● **Input data**
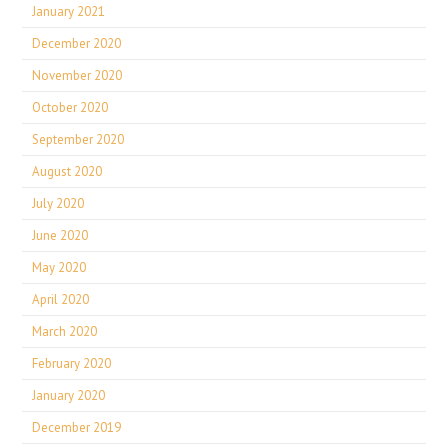
January 2021
December 2020
November 2020
October 2020
September 2020
August 2020
July 2020
June 2020
May 2020
April 2020
March 2020
February 2020
January 2020
December 2019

● **The problem**
From the line holding "September 2020" to the last line of the entries above, restate each line exactly; include both ends and omit everything else.

● **Answer to this exercise**
September 2020
August 2020
July 2020
June 2020
May 2020
April 2020
March 2020
February 2020
January 2020
December 2019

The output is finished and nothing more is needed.